This option only works for users who are authenticated to the host product. If the user isn’t authenticated, the images will not load, as the requests will remain unauthenticated.

Issues when fetching list of emojis

To render emojis in your app, internal APIs are used to access the list of emojis available. We’ve allow-listed the following:

  • api.atlassian.com/gateway/api/emoji/ for fetch.client to list emojis
  • pf-emoji-service--cdn.us-east-1.prod.public.atl-paas.net to fetch emojis

However, if the API for getting the list of emojis is accessed using tenant-host (for example, https://my-tenant.atlassian.net/gateway/api/emoji/, this may be blocked by the C0RS policy. As a workaround, we recommend using the allow-listed domain api.atlassian.com/gateway/api/emoji/ to fetch the list of emojis.

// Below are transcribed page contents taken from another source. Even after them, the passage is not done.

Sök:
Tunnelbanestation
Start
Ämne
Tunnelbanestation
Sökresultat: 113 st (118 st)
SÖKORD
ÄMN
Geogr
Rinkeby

Issues when running the app using Forge tunnel

When running the app using Forge tunnel, some of the default allow-listed domains might not work. This means that some CSP policies are breaking during the tunnel experience, as the hostname is not matching the allowed value. Though we don’t have a fix for this at the moment, the team is aware of this particular limitation.

We also release updates to the Forge tunnel along with the Forge CLI release. This means there may be delays in any behavior updates between deployed Custom UI apps (which gets platform code changes instantly) and the tunnel experience (which requires a new version of the CLI to be released).